Q: (Regression with sampling weights):
"I'm fitting a regression model to a survey that includes sampling weights. Should I use the weights in my analysis?"

A: We should distinguish between two types of sampling weights. By reading the survey documentation, you can often determine which type of weight you are dealing with. The following classification and advice comes from Winship and Radbill (1994):

  1. One type of weight is based entirely on recorded variables such as race and poverty. If your model incorporates these variables, including appropriate nonlinear and interaction terms, then you shouldn't do a weighted regression. In fact, a weighted regression will needlessly increase your standard errors, therby reducing the power of statistical tests and widening confidence intervals.
  2. Another type of weight is not based just on recorded variables, but is meant to compensate for sample features such as selection bias, or cluster sampling with probability proportional to size. If you have this type of weight, then you should do a weighted regression, since no recorded variables can replace the weights.

Suppose you have the first type of weight, but are not sure that your model incorporates all appropriate variables, interactions, and nonlinearities. You can check and improve your model using the following procedure (DuMouchel and Duncan 1983; see also Winship and Radbill 1994).
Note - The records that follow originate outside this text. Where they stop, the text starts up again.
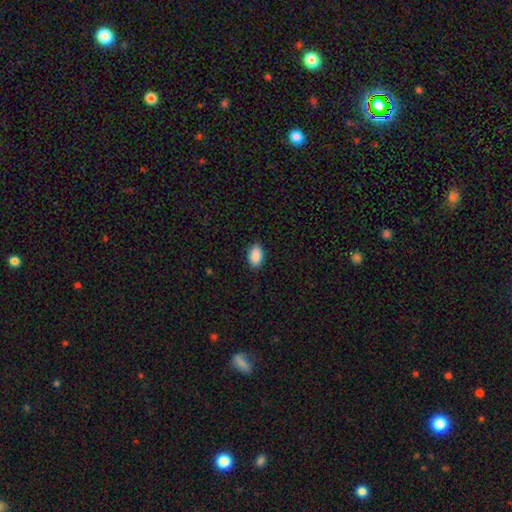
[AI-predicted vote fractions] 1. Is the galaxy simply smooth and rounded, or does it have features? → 90% smooth, 7% star or artifact, 3% featured or disk.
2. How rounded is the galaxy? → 93% in between, 5% round, 2% cigar-shaped.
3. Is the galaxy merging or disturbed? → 89% none, 8% minor disturbance, 2% major disturbance, 1% merger.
  1. Do not carry out a weighted analysis. Instead, include the weight variable as a regressor, and allow the weight variable to interact with all the other regressors in your model.
  2. If your model is correctly specified, then the weight variable and all its interactions will be insignificant.
  3. If the weight variable is significant, then your model probably omits an important variable. Consult the survey documentation to see what variables the weights are based on, and add those variables to your model.
  4. If the weight variable has a significant interaction, then your model probably omits an important interaction. For example, if weights are based on race and gender, and weights have a significant interaction with education, then your model probably needs an interaction between race and education, or between gender and education.
  5. Continue respecifying your model until none of the terms involving weight are significant. Then drop the weight terms and carry out an ordinary unweighted analysis.
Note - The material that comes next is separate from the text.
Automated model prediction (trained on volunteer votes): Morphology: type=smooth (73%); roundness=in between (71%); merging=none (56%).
If you must use sampling weights, you should be aware that many software packages do not use weights properly in standard error calculations. Winship and Radbill (1994) found that incorrect standard-error formulas were used in the basic regression routines of SPSS, Systat, STATA, and SAS. The resulting biases were not easy to predict; the true standard errors could be smaller or larger than those reported. SAS and STATA now incorporate correct standard-error formulas into their respective SVYREG and SURVEYREG procedures, but SPSS still has not implemented the correct formula. (I don't know about Systat.) A common expedient is to use SPSS with the weights rescaled to have a mean of 1. This helps, but does not fully correct the problem.

The advice above applies not only to normal regression, but "also...to probit, logit, and other types of generalized linear models" (Winship and Radbill 1994).

References

Winship, Christopher, and Larry Radbill. 1994. "Sampling Weights and Regression Analysis." Sociological Methods and Research 23(2):230-257.

DuMouchel, William H., and Greg Duncan. 1983. "Using Sample Survey Weights in Multiple Regression Analyses of Stratified Samples." Journal of the American Statistical Association 78(383):535-542.